##### Materials provided #####
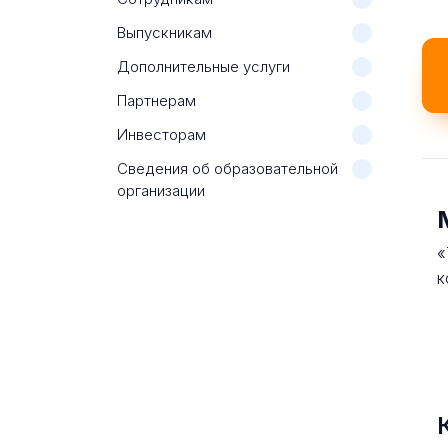
Выпускникам
Дополнительные услуги
Партнерам
Инвесторам
Сведения об образовательной
организации
«
к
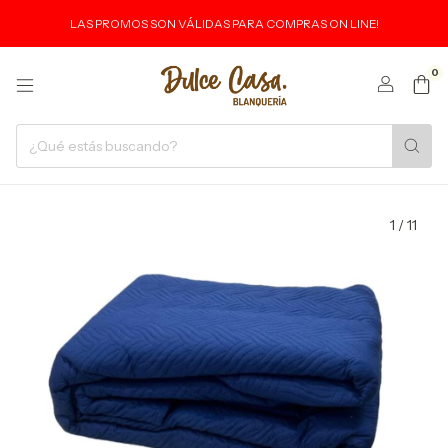
LAS PROMOS SON VÁLIDAS PARA COMPRAS ON LINE!
0
1
/
11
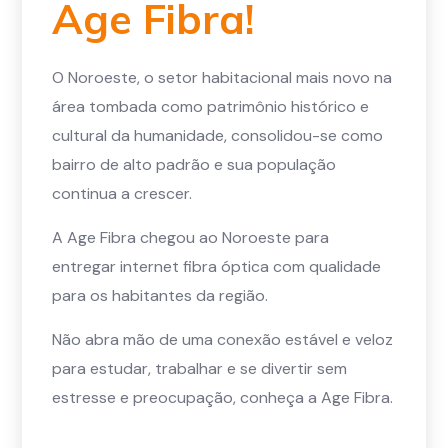
Age Fibra!
O Noroeste, o setor habitacional mais novo na
área tombada como patrimônio histórico e
cultural da humanidade, consolidou-se como
bairro de alto padrão e sua população
continua a crescer.
A Age Fibra chegou ao Noroeste para
entregar internet fibra óptica com qualidade
para os habitantes da região.
Não abra mão de uma conexão estável e veloz
para estudar, trabalhar e se divertir sem
estresse e preocupação, conheça a Age Fibra.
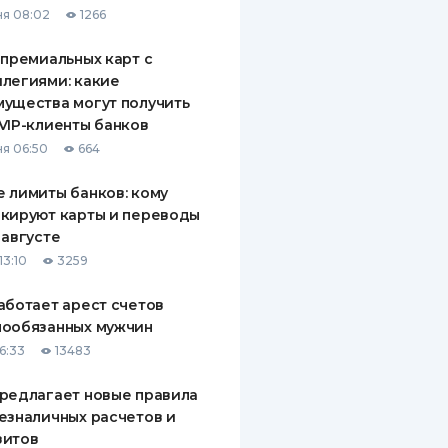
я 08:02
1266
ДИТЕЛИ ПО
ВАНИЮ
 премиальных карт с
легиями: какие
РАХОВЫЕ ПОЛИСЫ
ущества могут получить
VIP-клиенты банков
ВЫЕ КОМПАНИИ
я 06:50
664
 О СТРАХОВЫХ
ИЯХ
 лимиты банков: кому
кируют карты и переводы
КА И ОПЛАТА
 августе
13:10
3259
ТЫ
аботает арест счетов
нообязанных мужчин
6:33
13483
редлагает новые правила
езналичных расчетов и
зитов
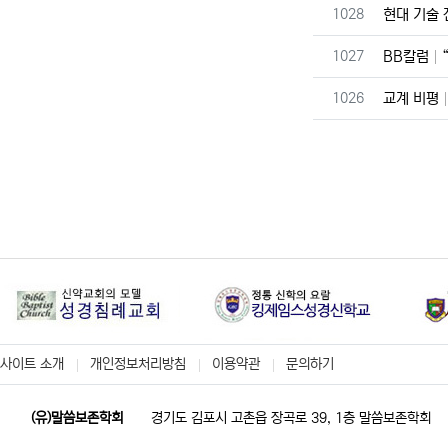
번호
1028
현대 기술
번호
1027
BB칼럼
번호
1026
교계 비평
사이트 소개
개인정보처리방침
이용약관
문의하기
(유)말씀보존학회
경기도 김포시 고촌읍 장곡로 39, 1층 말씀보존학회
#####
**What to work on**
Reproduce every line of text in the data above word for word, omitting the pictures.

**Answer box**
Выпускникам
Дополнительные услуги
Партнерам
Инвесторам
Сведения об образовательной
организации
«
к
LAS PROMOS SON VÁLIDAS PARA COMPRAS ON LINE!
0
1
/
11
Age Fibra!
O Noroeste, o setor habitacional mais novo na
área tombada como patrimônio histórico e
cultural da humanidade, consolidou-se como
bairro de alto padrão e sua população
continua a crescer.
A Age Fibra chegou ao Noroeste para
entregar internet fibra óptica com qualidade
para os habitantes da região.
Não abra mão de uma conexão estável e veloz
para estudar, trabalhar e se divertir sem
estresse e preocupação, conheça a Age Fibra.
я 08:02
1266
ДИТЕЛИ ПО
ВАНИЮ
 премиальных карт с
легиями: какие
РАХОВЫЕ ПОЛИСЫ
ущества могут получить
VIP-клиенты банков
ВЫЕ КОМПАНИИ
я 06:50
664
 О СТРАХОВЫХ
ИЯХ
 лимиты банков: кому
кируют карты и переводы
КА И ОПЛАТА
 августе
13:10
3259
ТЫ
аботает арест счетов
нообязанных мужчин
6:33
13483
редлагает новые правила
езналичных расчетов и
зитов
번호
1028
현대 기술
번호
1027
BB칼럼
번호
1026
교계 비평
사이트 소개
개인정보처리방침
이용약관
문의하기
(유)말씀보존학회
경기도 김포시 고촌읍 장곡로 39, 1층 말씀보존학회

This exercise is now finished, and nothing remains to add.